A promotora de Justiça Rúbian Corrêa pontua que é necessário que a vítima de violência conheça e esteja consciente acerca do processo jurídico em torno das medidas protetivas, da apuração do crime e do andamento do caso na Justiça.

Neste sentido, há ao menos três possibilidades para o início das investigações e/ou pedido de medida protetiva. Em uma delas, a vítima denuncia a agressão e faz o registro de boletim de ocorrência em uma Delegacia Especializada no Atendimento à Mulher (Deam). A autoridade policial pode solicitar a proteção, apura os fatos e envia o inquérito ao Ministério Público.

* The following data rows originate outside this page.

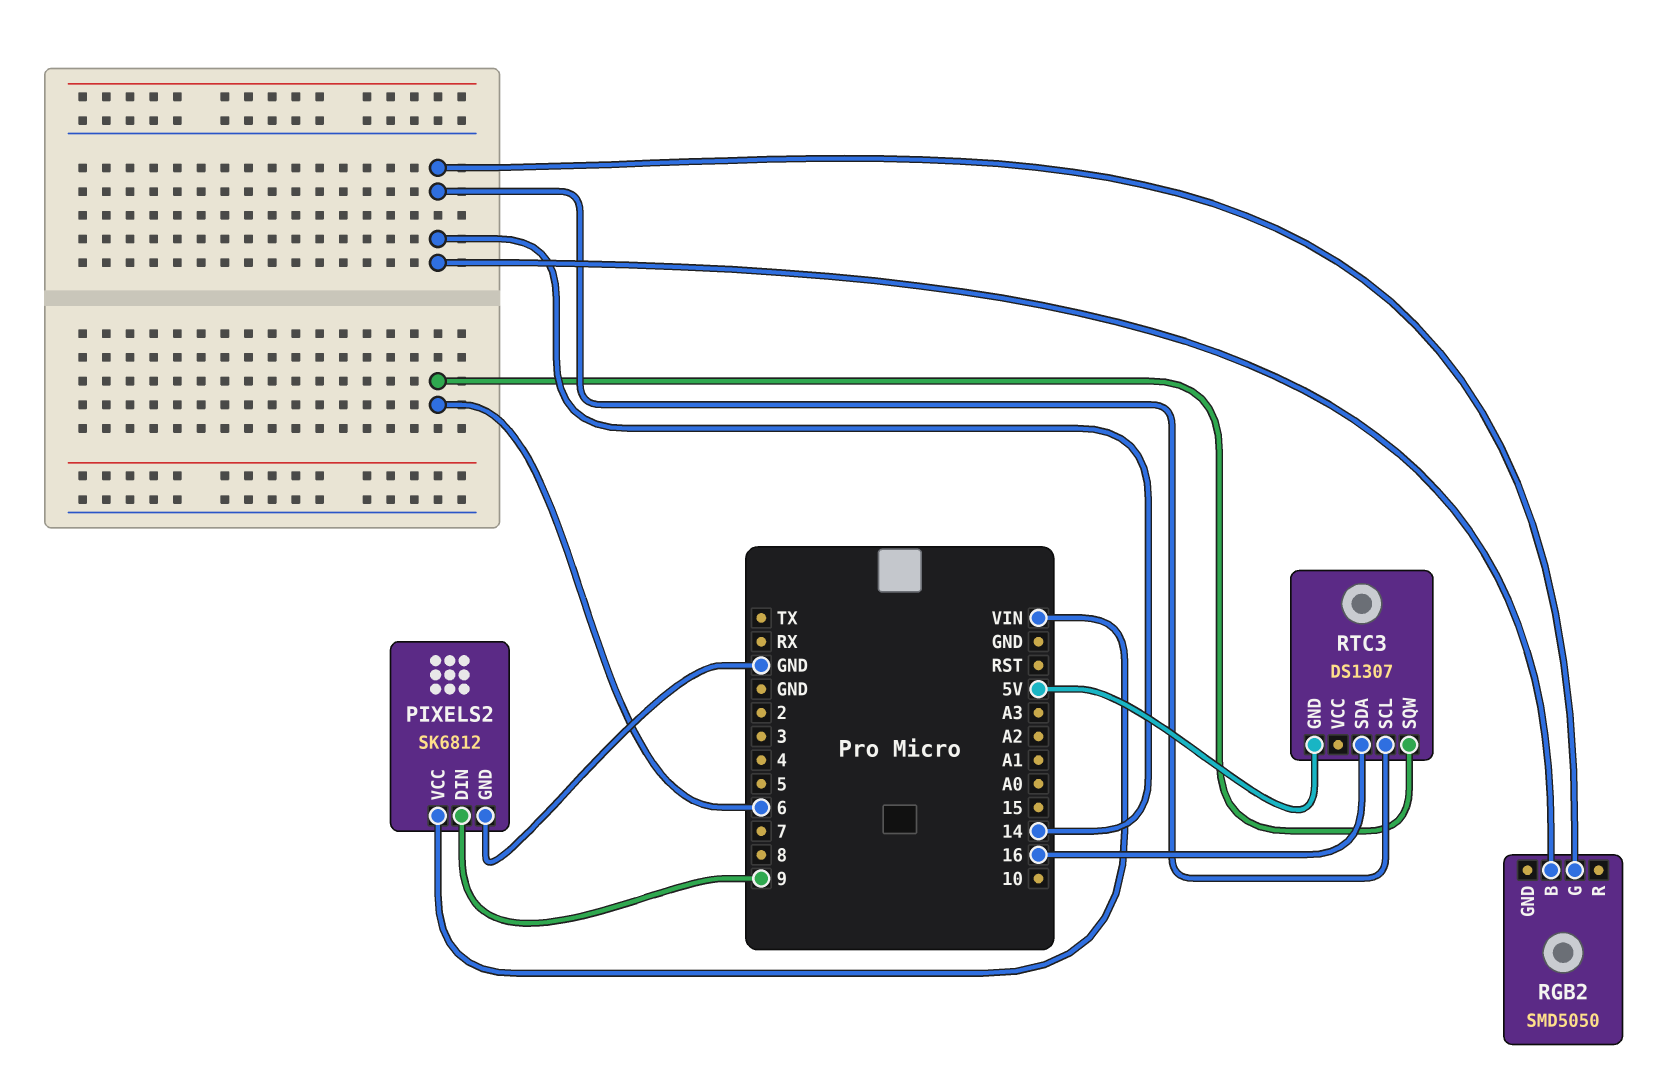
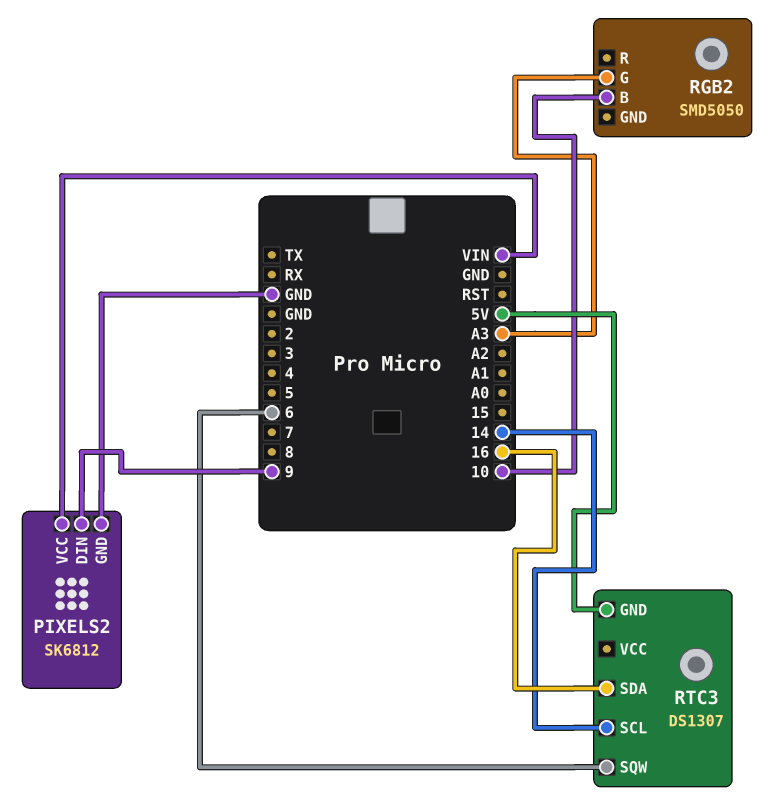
RGB2 pin B: 14 -> 10
RGB2 pin G: 14 -> A3

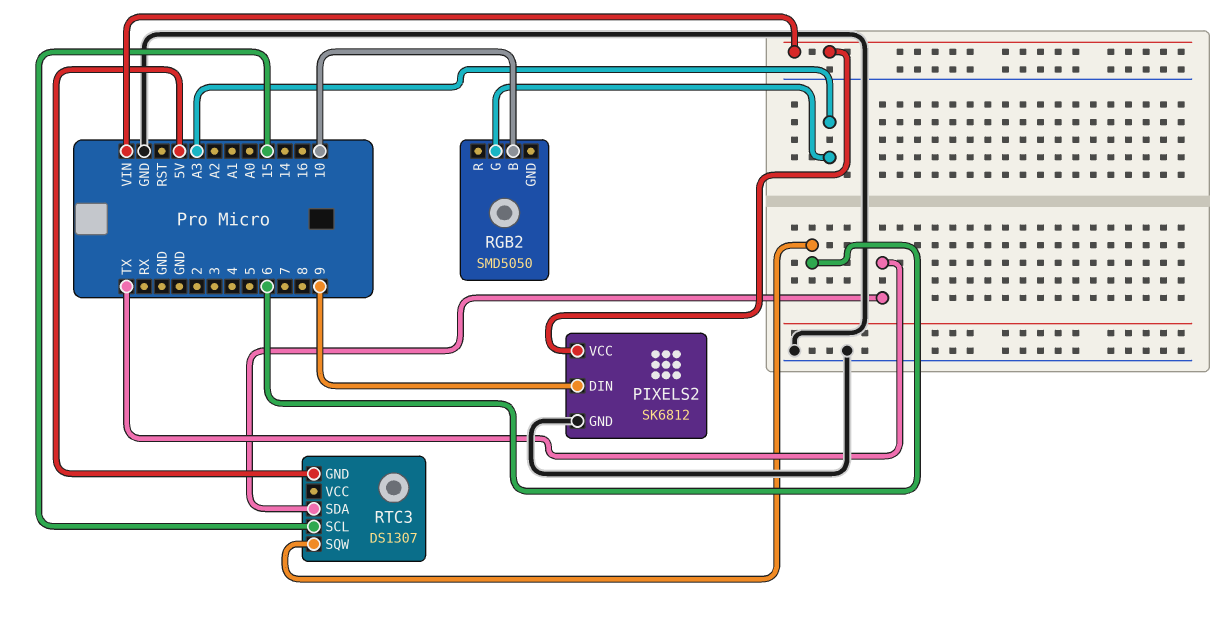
RTC3 pin SCL: 14 -> 15
RTC3 pin SDA: 16 -> TX

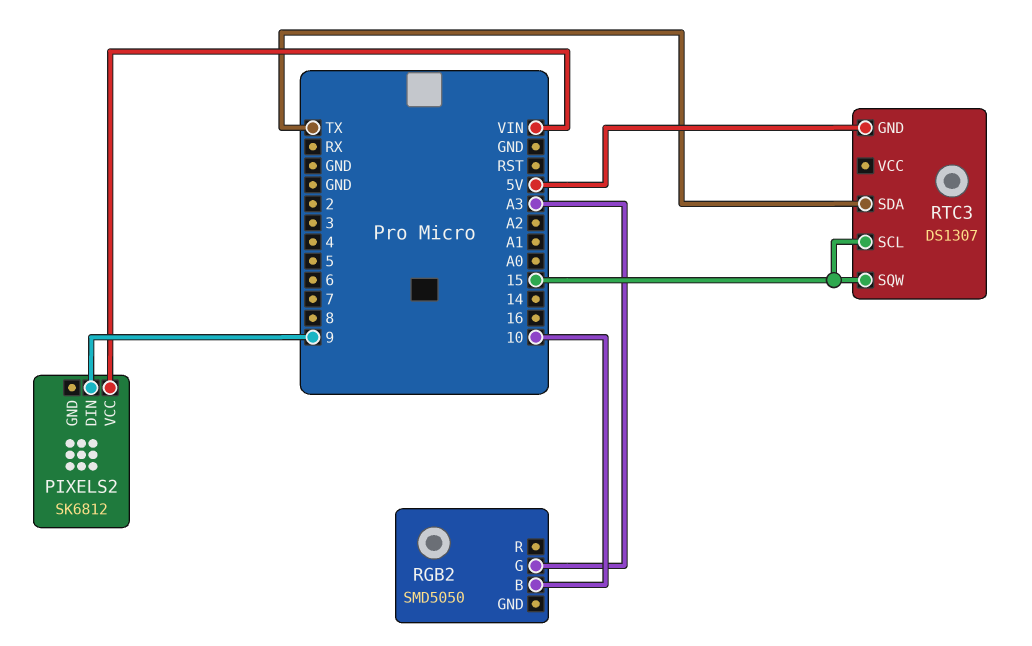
PIXELS2 pin GND: GND -> none
RTC3 pin SQW: 6 -> 15

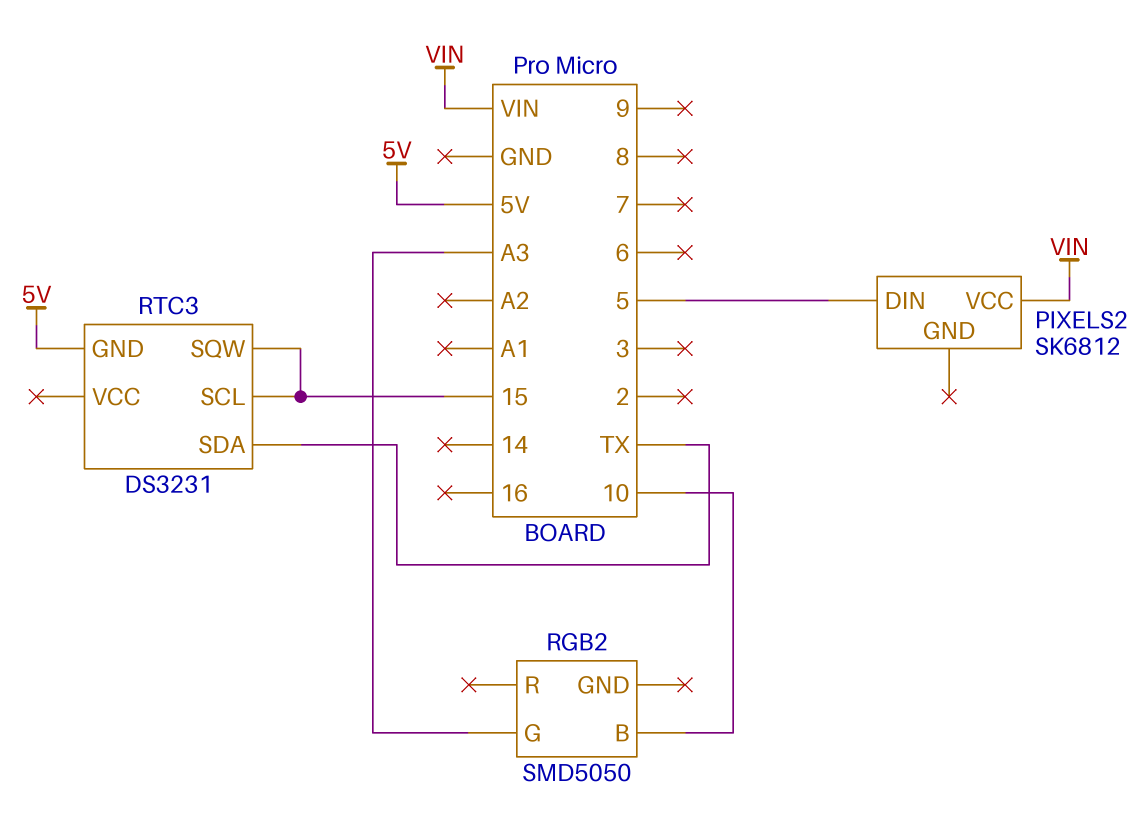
PIXELS2 pin DIN: 9 -> 5
RTC3: DS1307 -> DS3231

O MP, por sua vez, oferece a denúncia e o juiz recebe a ação. Nesta etapa, ocorre a citação do autor da violência e o Ministério Público é ouvido sobre o caso. Há, então, a fase de instrução, com a ocorrência da audiência de instrução. Vítima, autor e testemunhas de acusação e defesa são ouvidas. Há debates orais ou memoriais. Após isso, o juiz profere sentença. Vítima e suposto autor são informados.

Também é possível que o caso seja investigado diretamente pelo MP. O processo de oferecimento de denúncia e julgamento é o mesmo. As vítimas também podem solicitar as medidas protetivas ou atendimento em razão de violência através da Defensoria Pública, Ministério Público e nos próprios Juízos. Por conta da pandemia, os atendimentos têm sido online. Confira os números de cada órgão na tabela abaixo.

A luta continua

Para a defensora pública Gabriela Hamdan, o processo para romper a violência é histórico e lento. Segundo ela, a luta deve ser no sentido de desconstruir a cultura de inferiorização e submissão da mulher em detrimento do homem.

“Isso deve ocorrer principalmente na maneira como criamos as crianças. As mulheres são criadas com dispositivo amoroso, com o ideário de casamento. Elas são ensinadas a amar os homens. Eles, por sua vez, são ensinados a amar as coisas, a serem viris e ligados ao dispositivo do trabalho. Modificando isso, certamente mudaremos essa cultura machista e vamos conseguir reduzir esse triste cenário”, afirmou.

No mesmo sentido, a promotora Rúbian também defende a educação e mudança cultural como libertadoras do ciclo da violência doméstica. “Um avanço cultural demora, mas estamos no caminho. Temos de ter olhar para a situação da mulher, mas sob a ótica de várias cores e não só da branquitude. Oportunizar mulheres, dar acesso à Educação e à empregabilidade. É preciso debater o assunto, buscar melhorias e não deixar só para falar sobre a violência doméstica somente no Dia das Mulheres e Dia das Mães, assim como ter acolhimento e união”

“A Lei Maria da Penha e a Lei do Feminicídio vieram para ficar. Tivemos avanços, mas temos muito o que alcançar. Precisamos ter crédito nas leis e cobrar mais políticas públicas de nossos gestores”, concluiu.